Both were silent for a minute, staring into each other’s face. The shopkeeper’s amazement was so great that his fat face spread in all directions like spilt dough.

Chekhov already gave us Andrey’s great distinctive face, and now we get to enjoy it again.

“How dared you?” repeated the priest.

“Wha… what?” asked Andrey Andreyich in bewilderment.

“You don’t understand?” whispered Father Grigory, stepping back in astonishment and clasping his hands. “What have you got on your shoulders, a head or some other object? You send a note up to the altar, and write a word in it which it would be unseemly even to utter in the street! Why are you rolling your eyes? Surely you know the meaning of the word?”

“Are you referring to the word harlot?” muttered the shopkeeper, flushing crimson and blinking. “But you know, the Lord in His mercy… forgave this very thing,… forgave a harlot…. He has prepared a place for her, and indeed from the life of the holy saint, Mariya of Egypt, one may see in what sense the word is used—excuse me…”

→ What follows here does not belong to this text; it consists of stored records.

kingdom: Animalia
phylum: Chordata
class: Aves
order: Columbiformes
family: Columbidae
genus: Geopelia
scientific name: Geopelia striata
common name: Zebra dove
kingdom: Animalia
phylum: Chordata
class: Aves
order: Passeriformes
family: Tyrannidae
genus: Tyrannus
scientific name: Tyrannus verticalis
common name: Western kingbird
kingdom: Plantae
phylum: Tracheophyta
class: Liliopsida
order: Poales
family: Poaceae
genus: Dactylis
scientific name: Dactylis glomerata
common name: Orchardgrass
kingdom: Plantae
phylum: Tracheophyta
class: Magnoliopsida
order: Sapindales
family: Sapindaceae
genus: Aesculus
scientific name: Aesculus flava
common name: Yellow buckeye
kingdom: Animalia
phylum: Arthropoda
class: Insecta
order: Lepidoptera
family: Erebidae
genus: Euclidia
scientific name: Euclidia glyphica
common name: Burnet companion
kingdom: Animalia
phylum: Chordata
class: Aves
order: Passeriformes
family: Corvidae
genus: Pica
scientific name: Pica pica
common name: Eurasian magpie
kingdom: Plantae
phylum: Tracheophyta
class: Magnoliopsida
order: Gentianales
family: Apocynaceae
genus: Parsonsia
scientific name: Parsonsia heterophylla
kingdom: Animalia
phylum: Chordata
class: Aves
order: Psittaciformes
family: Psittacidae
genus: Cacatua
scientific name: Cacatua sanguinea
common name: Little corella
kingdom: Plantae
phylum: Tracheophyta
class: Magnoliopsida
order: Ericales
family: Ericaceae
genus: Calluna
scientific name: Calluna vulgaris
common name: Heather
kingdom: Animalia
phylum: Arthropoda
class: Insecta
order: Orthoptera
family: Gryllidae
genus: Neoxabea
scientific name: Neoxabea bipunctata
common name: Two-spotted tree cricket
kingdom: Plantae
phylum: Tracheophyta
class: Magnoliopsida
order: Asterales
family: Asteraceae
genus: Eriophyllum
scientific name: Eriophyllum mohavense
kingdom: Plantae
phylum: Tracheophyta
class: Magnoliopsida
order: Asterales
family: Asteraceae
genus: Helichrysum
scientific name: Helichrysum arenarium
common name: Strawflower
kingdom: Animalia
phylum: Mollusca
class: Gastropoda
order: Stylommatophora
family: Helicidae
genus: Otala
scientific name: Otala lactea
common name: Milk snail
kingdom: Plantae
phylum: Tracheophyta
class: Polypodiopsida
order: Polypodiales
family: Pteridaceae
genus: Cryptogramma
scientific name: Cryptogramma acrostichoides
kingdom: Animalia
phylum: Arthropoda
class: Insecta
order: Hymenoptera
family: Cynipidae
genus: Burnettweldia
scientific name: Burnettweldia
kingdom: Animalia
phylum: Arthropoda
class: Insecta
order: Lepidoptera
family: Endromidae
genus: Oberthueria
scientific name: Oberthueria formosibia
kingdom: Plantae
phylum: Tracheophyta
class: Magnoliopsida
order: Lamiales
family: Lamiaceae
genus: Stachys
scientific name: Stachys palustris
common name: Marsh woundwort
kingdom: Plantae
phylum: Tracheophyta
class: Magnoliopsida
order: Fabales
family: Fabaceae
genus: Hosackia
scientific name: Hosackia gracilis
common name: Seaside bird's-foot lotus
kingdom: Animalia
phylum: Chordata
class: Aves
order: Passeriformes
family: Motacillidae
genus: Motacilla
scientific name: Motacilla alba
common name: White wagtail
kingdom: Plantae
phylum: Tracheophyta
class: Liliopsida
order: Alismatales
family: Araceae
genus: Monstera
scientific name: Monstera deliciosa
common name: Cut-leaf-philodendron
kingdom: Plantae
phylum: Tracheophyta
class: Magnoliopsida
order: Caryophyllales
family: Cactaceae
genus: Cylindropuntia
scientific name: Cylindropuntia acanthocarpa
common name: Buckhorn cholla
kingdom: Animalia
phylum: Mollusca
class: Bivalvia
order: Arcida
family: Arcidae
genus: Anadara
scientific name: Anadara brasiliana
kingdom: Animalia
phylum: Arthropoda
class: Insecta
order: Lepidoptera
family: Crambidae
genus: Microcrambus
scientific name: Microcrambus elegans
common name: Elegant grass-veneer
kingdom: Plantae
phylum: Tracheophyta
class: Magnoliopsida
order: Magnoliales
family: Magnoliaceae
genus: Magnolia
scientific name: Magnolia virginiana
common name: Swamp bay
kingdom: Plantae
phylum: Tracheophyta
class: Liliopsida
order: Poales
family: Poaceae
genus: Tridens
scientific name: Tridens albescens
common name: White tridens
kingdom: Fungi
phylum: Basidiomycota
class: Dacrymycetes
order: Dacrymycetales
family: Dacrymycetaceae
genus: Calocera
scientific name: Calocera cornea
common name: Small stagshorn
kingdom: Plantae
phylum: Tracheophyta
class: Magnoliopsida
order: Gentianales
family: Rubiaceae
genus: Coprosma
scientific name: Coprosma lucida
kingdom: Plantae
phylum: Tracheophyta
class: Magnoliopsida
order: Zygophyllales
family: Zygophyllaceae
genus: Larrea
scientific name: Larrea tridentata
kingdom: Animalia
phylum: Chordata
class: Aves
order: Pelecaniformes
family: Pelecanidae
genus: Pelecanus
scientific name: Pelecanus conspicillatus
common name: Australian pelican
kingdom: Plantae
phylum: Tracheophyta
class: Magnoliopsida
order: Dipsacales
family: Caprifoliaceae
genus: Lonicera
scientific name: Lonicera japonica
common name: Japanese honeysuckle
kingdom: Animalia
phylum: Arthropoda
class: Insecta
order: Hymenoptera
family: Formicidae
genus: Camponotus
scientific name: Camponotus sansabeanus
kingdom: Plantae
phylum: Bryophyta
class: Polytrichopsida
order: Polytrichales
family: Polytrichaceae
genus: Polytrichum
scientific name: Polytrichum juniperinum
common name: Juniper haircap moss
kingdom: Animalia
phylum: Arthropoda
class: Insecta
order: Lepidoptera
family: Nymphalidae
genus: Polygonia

The shopkeeper wanted to bring forward some other argument in his justification, but took fright and wiped his lips with his sleeve.

Andrey’s fright is not the resistance or anger that we might have been expecting. He doesn’t understand why Father Grigory is so mad!

“So that’s what you make of it!” cried Father Grigory, clasping his hands. “But you see God has forgiven her—do you understand? He has forgiven, but you judge her, you slander her, call her by an unseemly name, and whom! Your own deceased daughter! Not only in Holy Scripture, but even in worldly literature you won’t read of such a sin! I tell you again, Andrey, you mustn’t be over-subtle! No, no, you mustn’t be over-subtle, brother! If God has given you an inquiring mind, and if you cannot direct it, better not go into things…. Don’t go into things, and hold your peace!”